Enquanto os assentamentos em stablecoin 24/7 oferecem liquidez imediata, Al-Marri descarta a ideia de que contratos inteligentes substituirão completamente as Cartas de Crédito tradicionais (LCs). O transporte, ele observa, envolve contingências complexas do mundo real que redes de pagamento simples não conseguem resolver.
Uma Carta de Crédito fornece o compromisso de um banco regulamentado de pagar quando as condições documentais forem atendidas. As stablecoins aceleram a execução do pagamento, mas o envio depende de verificações físicas: se a carga foi carregada corretamente, se a qualidade atende aos padrões, se os documentos são autênticos e se sanções se aplicam.
Em vez de um deslocamento total de criptomoedas, a Ethra de Al-Marri defende um modelo híbrido—combinando documentos comerciais eletrônicos e liquidações programáveis com o respaldo legal de instituições financeiras regulamentadas.
O desafio final do setor marítimo reside em alcançar emissões líquidas zero até 2050. A transição para combustíveis limpos, como amônia verde, metanol e hidrogênio, exige capital inicial massivo para tecnologias de propulsão não comprovadas e infraestrutura portuária emergente.
Para gestores de capital privado, financiar essa transição exige equilibrar os imperativos ambientais com a preservação de capital.
“A descarbonização é claramente a direção a ser seguida, mas devemos ser realistas”, observa Al-Marri. “Não seria responsável expor os investidores a todos esses riscos de uma vez. Avaliamos a visão completa: tecnologia dos navios, disponibilidade de combustível nas rotas, aprovações de segurança, requisitos da tripulação, custos operacionais e valor de revenda.”
Para proteger o capital enquanto financia frotas limpas, a Ethra Invest conta com subscrição conservadora, contratos de longo prazo, capacidade de combustível dual e SPVs isolados.

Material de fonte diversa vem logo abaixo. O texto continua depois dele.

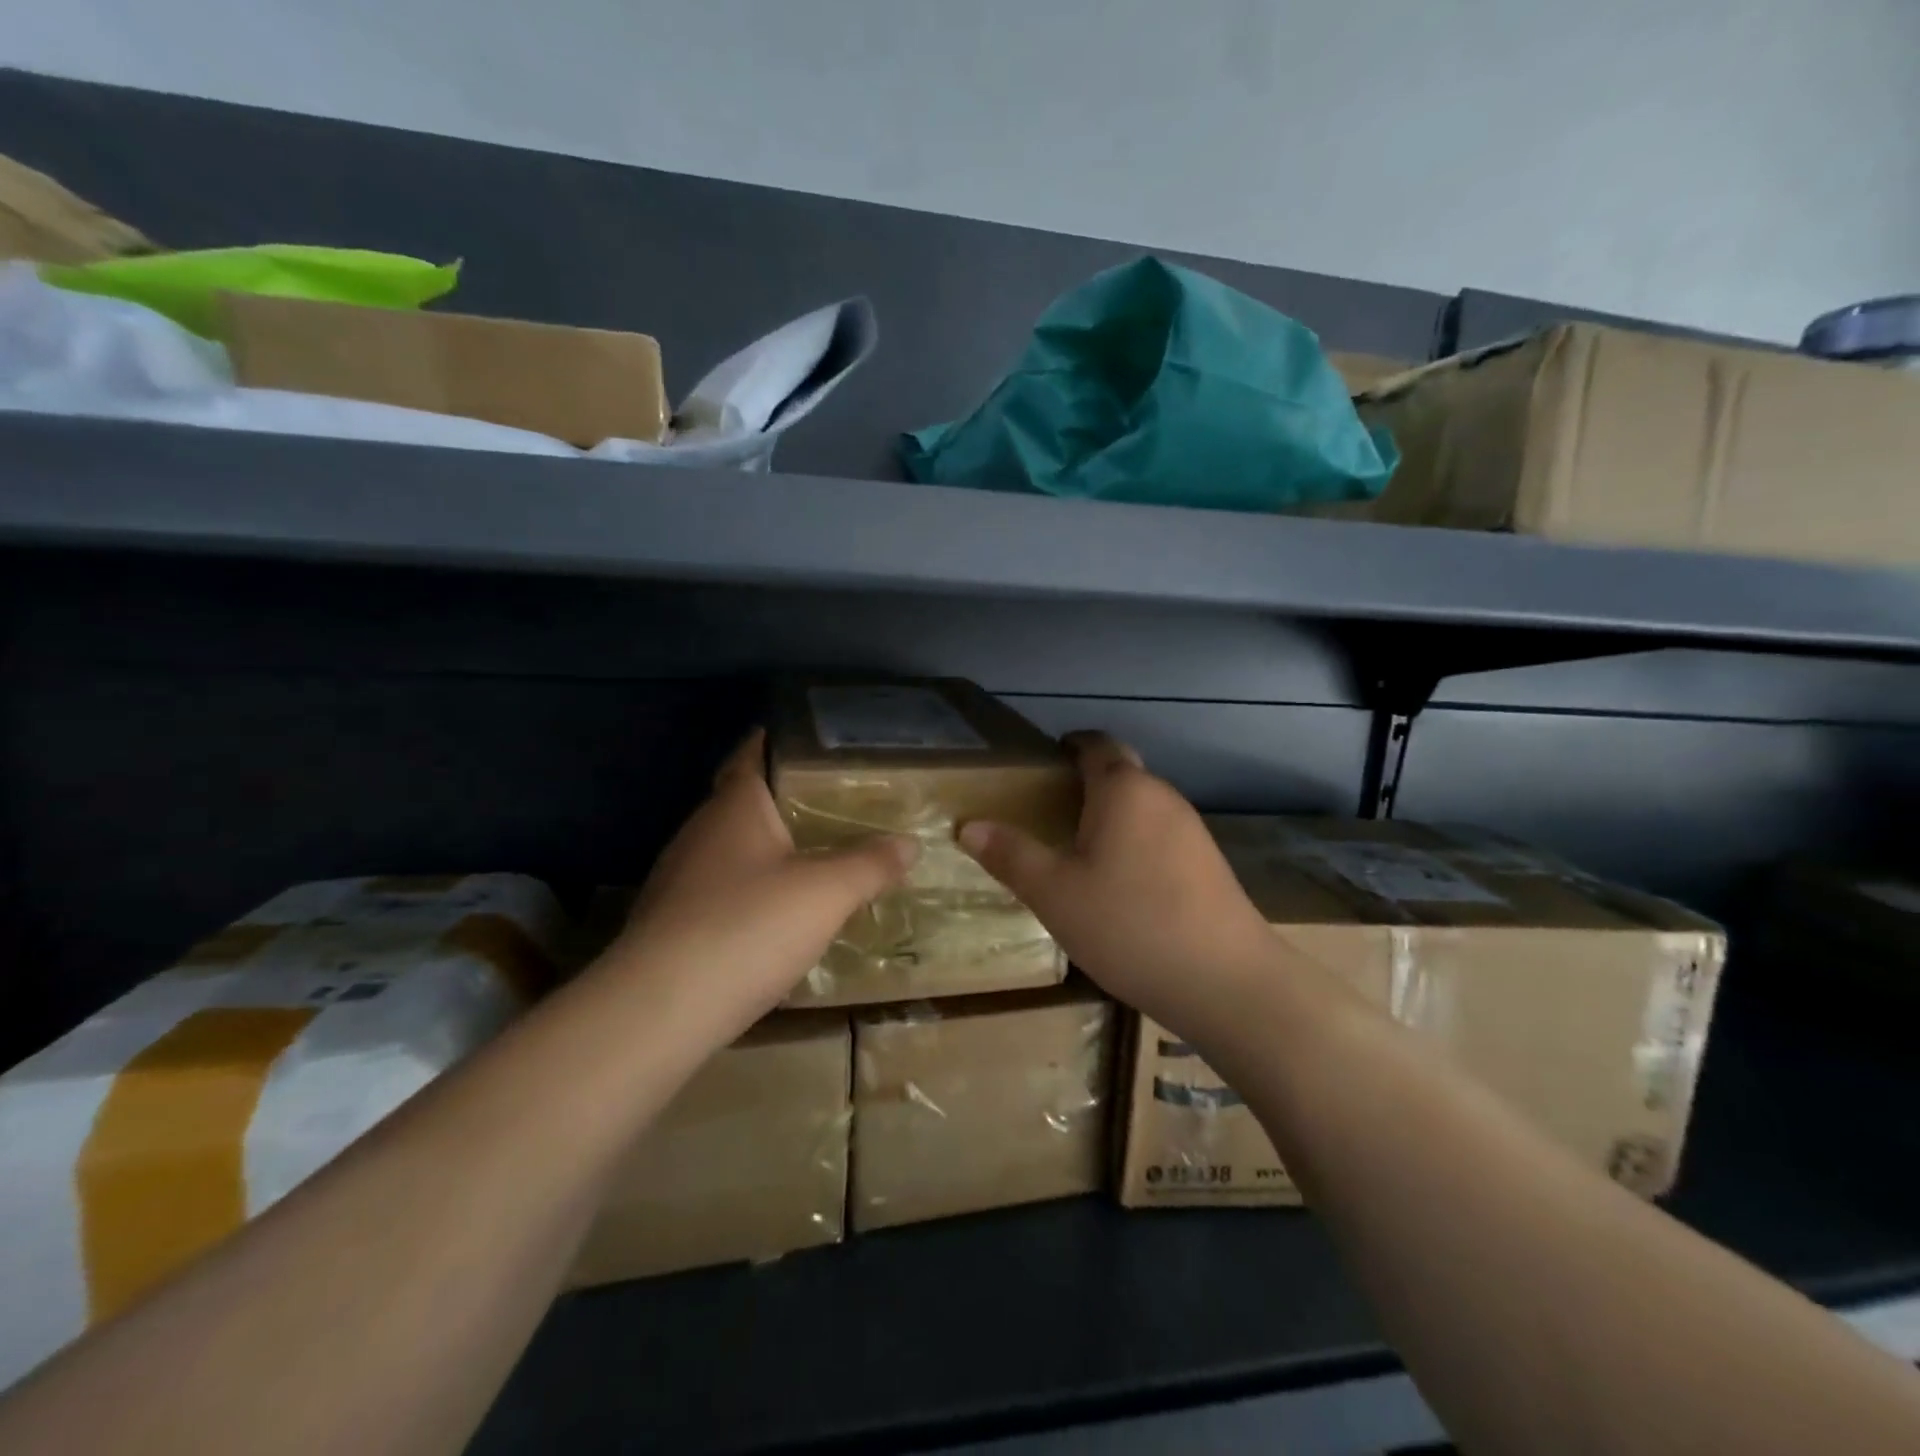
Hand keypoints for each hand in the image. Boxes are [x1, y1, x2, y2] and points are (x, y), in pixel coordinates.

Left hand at [608, 729, 916, 1042]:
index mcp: (735, 806)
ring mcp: (680, 877)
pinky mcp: (672, 921)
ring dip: (771, 849)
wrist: (659, 1010)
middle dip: (787, 800)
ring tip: (818, 856)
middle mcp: (701, 831)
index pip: (754, 753)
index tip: (819, 744)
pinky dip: (753, 890)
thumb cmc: (748, 927)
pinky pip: (723, 890)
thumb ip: (870, 864)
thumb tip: (910, 844)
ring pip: (734, 849)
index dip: (781, 741)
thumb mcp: (826, 893)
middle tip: (838, 804)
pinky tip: (779, 915)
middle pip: (746, 801)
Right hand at [958, 731, 1279, 1040]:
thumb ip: (1011, 855)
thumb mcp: (1055, 893)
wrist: (1227, 983)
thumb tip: (968, 826)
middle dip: (1085, 783)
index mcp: (1124, 790)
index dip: (1071, 744)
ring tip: (1075, 848)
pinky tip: (1118, 884)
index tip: (1046, 758)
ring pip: (1141, 808)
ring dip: (1110, 816)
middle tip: (1047, 810)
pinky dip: (1133, 843)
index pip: (1097, 745)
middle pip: (1121, 774)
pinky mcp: (1208, 865)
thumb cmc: (1130, 925)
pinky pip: (1159, 836)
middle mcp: (1163, 797)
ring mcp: (1192, 831)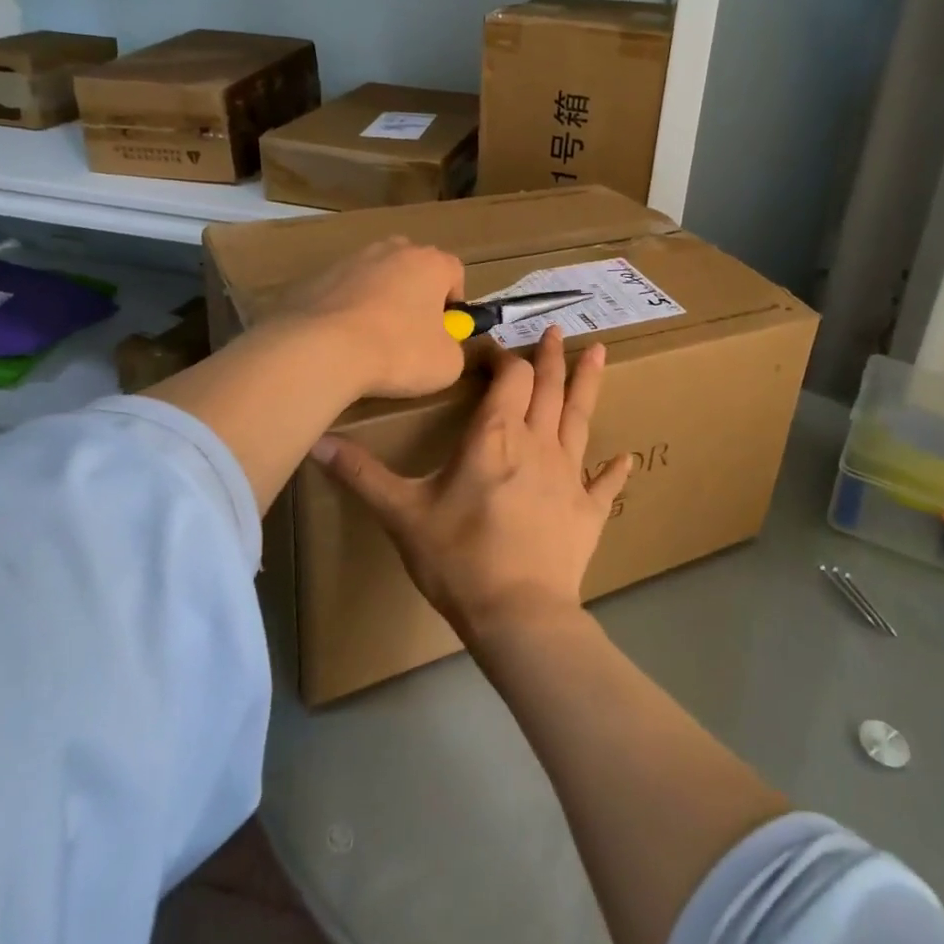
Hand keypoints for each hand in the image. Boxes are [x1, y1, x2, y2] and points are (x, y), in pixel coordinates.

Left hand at [278, 237, 466, 398]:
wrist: (321, 350)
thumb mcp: (447, 364)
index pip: (454, 271)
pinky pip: (341, 292)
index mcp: (430, 263)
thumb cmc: (398, 351)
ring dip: (378, 301)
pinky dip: (345, 310)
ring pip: (374, 277)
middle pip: (412, 267)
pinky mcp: (315, 277)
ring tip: (369, 341)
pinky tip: (338, 341)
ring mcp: (350, 260)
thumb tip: (443, 345)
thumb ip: (454, 347)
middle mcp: (392, 250)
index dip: (454, 301)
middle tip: (409, 333)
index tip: (444, 330)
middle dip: (414, 294)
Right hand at [311, 326, 631, 637]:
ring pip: (580, 417)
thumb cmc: (458, 558)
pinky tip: (626, 459)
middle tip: (554, 330)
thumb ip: (362, 475)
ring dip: (588, 384)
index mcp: (495, 436)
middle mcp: (536, 443)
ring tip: (599, 352)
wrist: (518, 614)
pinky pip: (604, 484)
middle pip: (547, 387)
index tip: (490, 350)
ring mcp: (568, 475)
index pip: (508, 378)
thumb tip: (316, 441)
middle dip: (549, 356)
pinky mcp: (588, 510)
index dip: (501, 358)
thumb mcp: (402, 514)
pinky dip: (613, 471)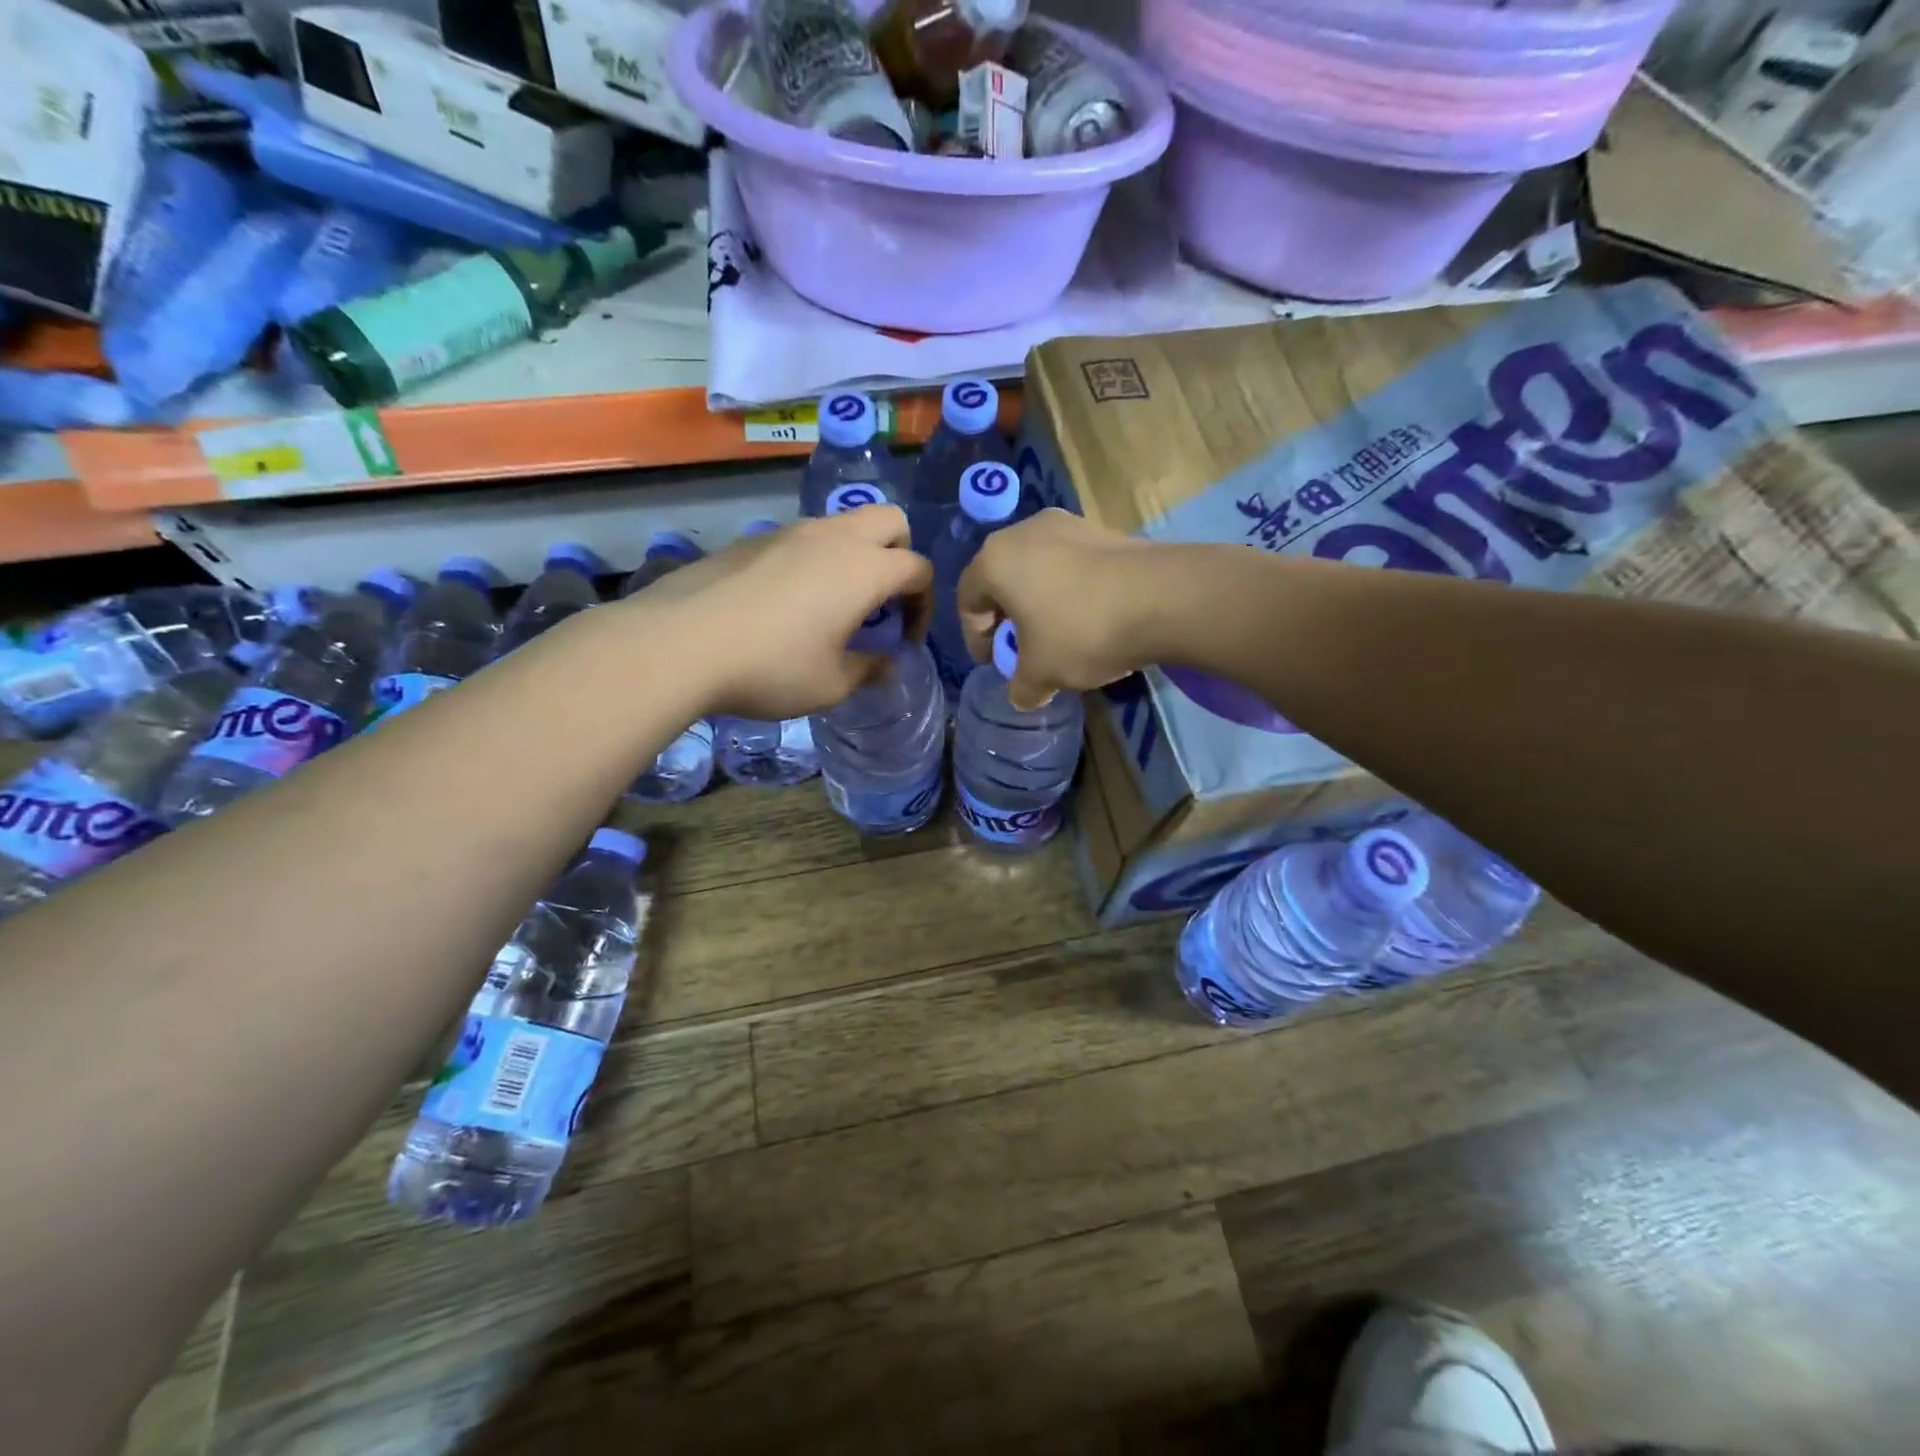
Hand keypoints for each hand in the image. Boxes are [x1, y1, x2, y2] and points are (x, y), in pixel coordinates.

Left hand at [627, 506, 931, 719]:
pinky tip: (787, 604)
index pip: (918, 569)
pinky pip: (802, 539)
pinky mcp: (752, 540)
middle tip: (882, 602)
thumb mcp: (831, 684)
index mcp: (864, 569)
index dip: (923, 605)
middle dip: (900, 556)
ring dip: (855, 556)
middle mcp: (833, 538)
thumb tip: (887, 663)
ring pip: (842, 525)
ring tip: (835, 605)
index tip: (905, 639)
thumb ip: (870, 670)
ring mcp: (789, 532)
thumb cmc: (771, 668)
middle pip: (890, 521)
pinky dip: (815, 561)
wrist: (679, 644)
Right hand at [957, 509, 1158, 710]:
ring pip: (1037, 569)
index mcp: (995, 560)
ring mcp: (1066, 524)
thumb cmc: (1082, 632)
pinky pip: (1070, 564)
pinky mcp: (1102, 529)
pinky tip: (1090, 619)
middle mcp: (1024, 531)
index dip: (975, 637)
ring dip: (1039, 603)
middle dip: (1007, 618)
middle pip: (1001, 579)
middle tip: (1021, 648)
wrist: (1163, 598)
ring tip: (1058, 636)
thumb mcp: (1042, 674)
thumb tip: (1022, 695)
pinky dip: (1069, 591)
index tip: (994, 662)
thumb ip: (1021, 687)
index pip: (967, 600)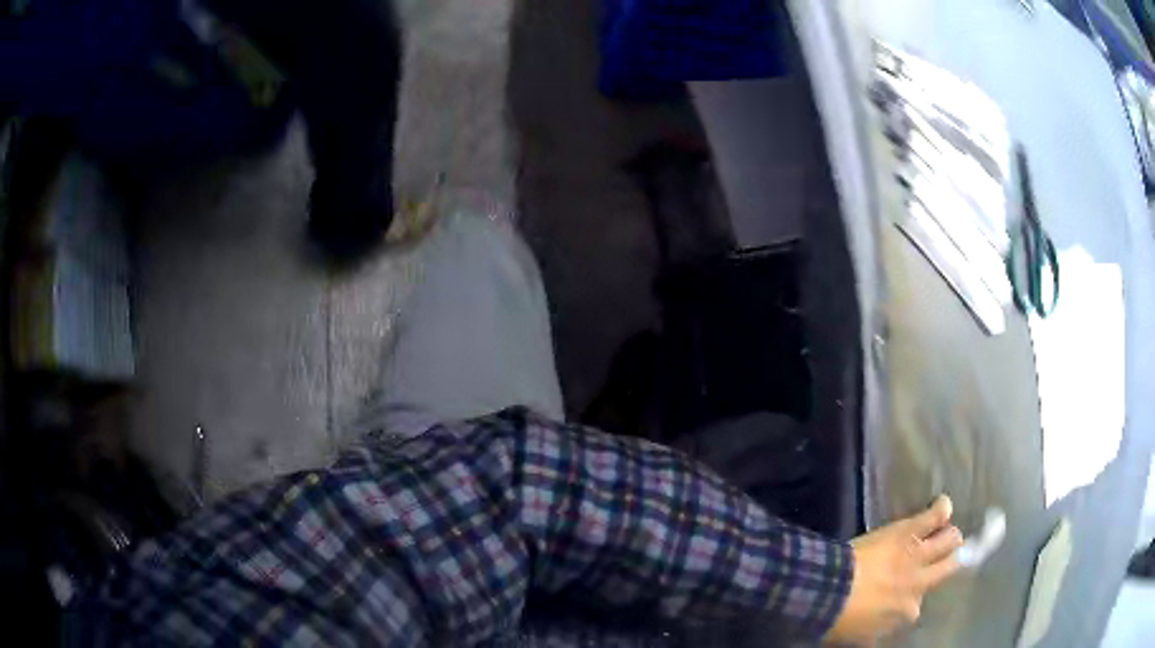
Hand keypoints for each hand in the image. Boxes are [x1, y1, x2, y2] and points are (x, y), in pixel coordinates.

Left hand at [825, 496, 962, 645]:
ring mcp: (918, 556)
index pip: (917, 606)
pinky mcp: (909, 532)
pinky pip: (934, 516)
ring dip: (950, 537)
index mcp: (907, 613)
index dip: (910, 598)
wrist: (829, 590)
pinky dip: (941, 509)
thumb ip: (880, 628)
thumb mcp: (862, 634)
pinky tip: (943, 504)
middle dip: (949, 561)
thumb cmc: (840, 616)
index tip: (902, 594)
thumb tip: (880, 630)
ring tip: (948, 533)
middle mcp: (920, 584)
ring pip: (949, 541)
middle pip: (949, 567)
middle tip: (945, 556)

“O investimento deve funcionar sob suposições conservadoras,” enfatiza Al-Marri. “Nós não apoiamos projetos que só são lucrativos se os preços do combustível, as regulamentações de carbono e os subsídios todos se moverem a seu favor.”
Ao combinar gestão de riscos pragmática com infraestrutura digital, líderes como Saeed Bin Saleh Al-Marri estão demonstrando que a evolução da finança marítima vai além de trazer navios para a blockchain—é sobre mobilizar capital para construir uma frota global modernizada e sustentável.